But the biggest problem of the first season was that the cast was too big. The original series had the big three, with the rest as mostly background players. This show has Picard as the lead, but then seven regulars. That’s eight characters that constantly need juggled. Denise Crosby left the show because Yar was being pushed to the background…but so was most of the regular cast every other week. We don’t get to know most of them.
No one has a real clear role. Geordi and Worf are interchangeable. Wesley kind of sits around for the first half of the season, then gets inexplicably promoted to take over half of Worf and Geordi's already filled out role. Troi is mostly there to just tell us what she is feeling all the time (though she doesn't really grow beyond that). There is no clear Chief Engineer, but it seems that Lt. Junior Grade LaForge or the irritating kid can take over at a moments notice.
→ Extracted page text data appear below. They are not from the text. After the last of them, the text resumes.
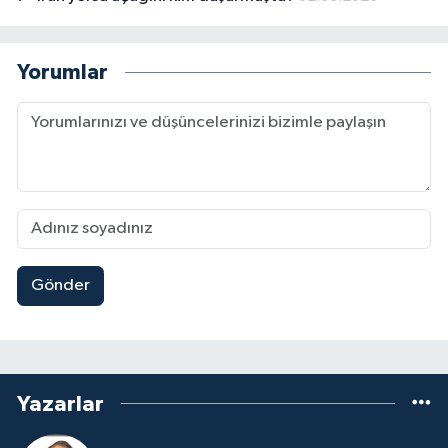
Yorumlar
Gönder
Yazarlar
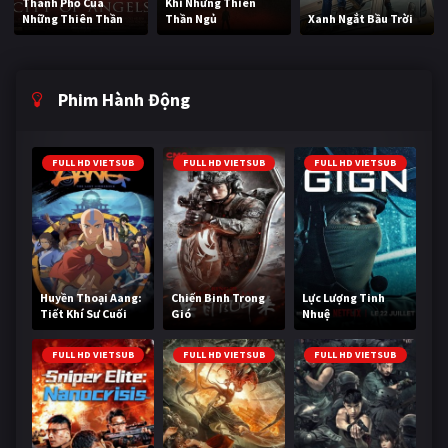
Thành Phố Của
Khi Những Thiên
Những Thiên Thần
Thần Ngủ
Xanh Ngắt Bầu Trời
Phim Hành Động
FULL HD VIETSUB
FULL HD VIETSUB
FULL HD VIETSUB
Huyền Thoại Aang:
Chiến Binh Trong
Lực Lượng Tinh
Tiết Khí Sư Cuối
Gió
Nhuệ
Cùng
FULL HD VIETSUB
FULL HD VIETSUB
FULL HD VIETSUB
A lot of characters are gimmicks: the boy genius, the blind guy is driving the ship, a woman is in charge of security (not saying that there’s a problem here just that it is the ONLY reason she’s there), there is a Klingon in Starfleet, an older man is the Captain (instead of the young and happening Kirk), Riker is just a bland Kirk imitation, the Doctor is only there to serve as the mother of the boy genius....hell even Data is lacking something in this season. Luckily losing Yar and some crew position rearrangements at the start of the following season help to rectify a major issue this premiere season had.
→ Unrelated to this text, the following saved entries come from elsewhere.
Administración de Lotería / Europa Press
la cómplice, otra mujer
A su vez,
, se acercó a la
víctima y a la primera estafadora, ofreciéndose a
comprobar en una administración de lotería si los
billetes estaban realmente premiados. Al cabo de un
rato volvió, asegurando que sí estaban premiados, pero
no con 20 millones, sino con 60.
Most the stories are boring. Some of them are silly. There are only a few gems in this season, “The Big Goodbye” and “Where No One Has Gone Before” maybe a few others. Beyond that most of the season is mediocre to terrible. You get a sense that the series is just humdrum, that it is going nowhere, and really beyond the excellent production values, there is little in this first season, that actually comes close to touching the quality of the original series, or that cast's film series.
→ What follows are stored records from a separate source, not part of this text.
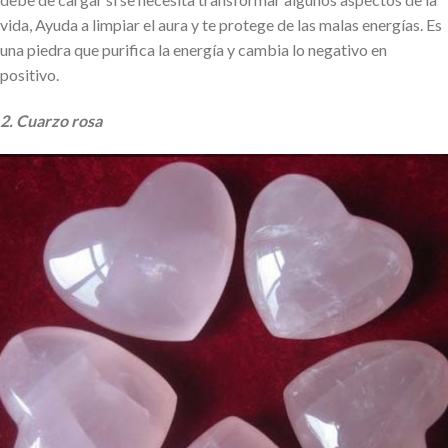
vida, Ayuda a limpiar el aura y te protege de las malas energías. Es
una piedra que purifica la energía y cambia lo negativo en
positivo.
2. Cuarzo rosa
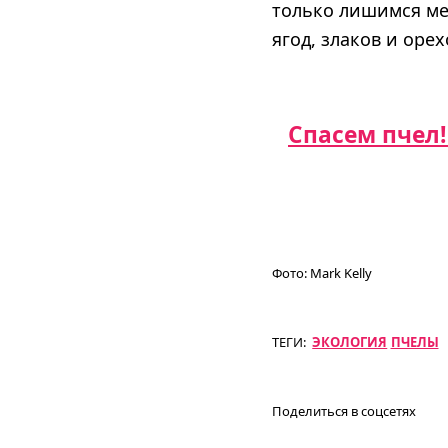
только лишимся ме
ягод, злаков и орех
Спасем пчел!
Фото:
Mark Kelly
ТЕГИ:
ЭКОЛОГИЯ
ПЧЕЛЫ
Поделиться в соцсетях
Again, this series became excellent, stepping out of the original's shadows, but the first season was a rocky start with some weak scripts and an ensemble cast too large for the writers to tackle, and a Creator who had let a few too many fan letters go to his head to approach this new venture with any kind of humility or a sense of drama (trying to let his so-called vision drive the ship, rather than play into the storyline and drama). The first season sets up the most basic of elements of the grand sequel series, but it took a little while to really come into it's own.